Citing the market monitor’s analysis, FERC said PJM’s must-offer exemption inflated revenues in the last base capacity auction by $4.1 billion. “Increasing the number of resources that participate in the capacity market will allow for more competition and, in turn, help ensure that the capacity market produces just and reasonable rates,” FERC said.
No cuts made to FERC’s probationary staff
Although the Trump administration is working to cut federal employees, in part by firing workers that are in probationary hiring periods, FERC has had zero probationary staff cuts, according to Christie. “No one has been terminated,” he said.
FERC has not been contacted by the Department of Government Efficiency, Christie said. DOGE is an advisory body in the Executive Office a temporary organization that aims to cut federal spending. Among the more than 200,000 federal workers who have lost their jobs in the last month, about 2,000 people at the Department of Energy have been fired, according to ABC News.
FERC’s funding comes from fees levied on the companies the agency regulates, not from taxpayers, Christie said. “We are deficit-neutral.”

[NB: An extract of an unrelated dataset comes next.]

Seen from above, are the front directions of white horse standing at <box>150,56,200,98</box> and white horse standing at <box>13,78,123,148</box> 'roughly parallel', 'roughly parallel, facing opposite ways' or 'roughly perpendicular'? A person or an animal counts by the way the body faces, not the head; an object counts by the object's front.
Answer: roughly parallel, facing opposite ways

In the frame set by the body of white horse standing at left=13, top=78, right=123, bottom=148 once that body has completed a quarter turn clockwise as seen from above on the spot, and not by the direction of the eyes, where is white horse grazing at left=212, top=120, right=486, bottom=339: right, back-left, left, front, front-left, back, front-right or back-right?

FERC rejects LS Power project transmission incentives
Great Basin Transmission, an LS Power subsidiary, failed to show it was eligible for requested incentives for the Southwest Intertie Project–North transmission line connecting Nevada and Idaho as well as related upgrades to the One Nevada 500-kV transmission line, FERC said. The agency rejected Great Basin’s request that it be able to recover all its prudently incurred costs if the project is abandoned for reasons beyond its control and be able to defer recovery of prudent pre-commercial costs through the creation of a regulatory asset.
“Great Basin has not shown that its project ensures reliability or reduces the cost of delivered power by reducing transmission congestion,” FERC said.

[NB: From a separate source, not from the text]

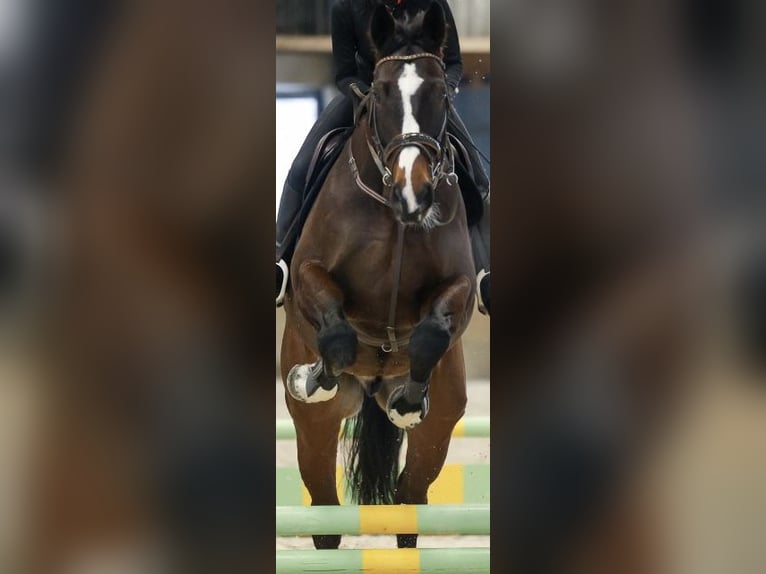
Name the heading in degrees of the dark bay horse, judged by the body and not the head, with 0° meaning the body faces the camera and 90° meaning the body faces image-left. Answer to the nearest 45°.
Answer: approximately 0°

FERC rejects Invenergy complaint against Xcel utility
The agency dismissed a complaint from Invenergy subsidiaries Salsa Solar Energy and Towner Wind Energy III that argued that the Public Service Company of Colorado is improperly reserving transmission capacity on its Power Pathway transmission project for the utility’s own unqueued generating resources ahead of Invenergy’s queued generation projects, which total 500 MW.

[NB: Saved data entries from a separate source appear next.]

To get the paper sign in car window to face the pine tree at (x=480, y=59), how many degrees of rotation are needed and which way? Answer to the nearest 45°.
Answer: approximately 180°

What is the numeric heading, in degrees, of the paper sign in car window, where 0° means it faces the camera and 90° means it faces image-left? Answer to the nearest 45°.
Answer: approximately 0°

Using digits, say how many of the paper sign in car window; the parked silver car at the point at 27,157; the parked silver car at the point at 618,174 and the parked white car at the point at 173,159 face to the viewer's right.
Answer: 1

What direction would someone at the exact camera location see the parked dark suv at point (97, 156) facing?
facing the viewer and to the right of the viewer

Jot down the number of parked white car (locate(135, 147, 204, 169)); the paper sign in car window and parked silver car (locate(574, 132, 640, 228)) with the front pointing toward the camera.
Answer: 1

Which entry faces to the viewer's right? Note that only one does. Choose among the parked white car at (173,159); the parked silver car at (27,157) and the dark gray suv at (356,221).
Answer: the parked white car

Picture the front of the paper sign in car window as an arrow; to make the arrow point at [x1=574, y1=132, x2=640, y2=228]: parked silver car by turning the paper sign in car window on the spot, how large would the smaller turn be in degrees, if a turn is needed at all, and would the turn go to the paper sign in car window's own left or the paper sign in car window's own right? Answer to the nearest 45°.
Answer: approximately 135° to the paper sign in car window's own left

“PSCo may set aside transmission capacity on the Power Pathway under its native load priority, through its calculation of [available transfer capability,] to accommodate the acquisition of additional generation resources to meet its native load obligation,” FERC said.
The agency also rejected Invenergy’s argument that PSCo’s delay in providing complete and transparent study assumptions highlighted anticompetitive and unduly discriminatory conduct.
NERC extreme weather standard approved
FERC approved TPL-008-1, a North American Electric Reliability Corp. reliability standard on transmission system planning for extreme heat and cold weather. The standard requires periodic extreme temperature assessments and requires corrective action response plans to fix any identified grid problems. It is set to be phased in over five years.
“Although system planning measures alone will not eliminate the reliability risk associated with extreme heat and extreme cold events, we find that Reliability Standard TPL-008-1 will help prepare the bulk-power system for extreme weather events in the long term and, together with the requirements in the Cold Weather Reliability Standards, will work to mitigate the near-term reliability impacts of extreme weather events,” FERC said.
Editor’s note: This story was updated to include a comment from FERC on the timing of expected action on its colocation review.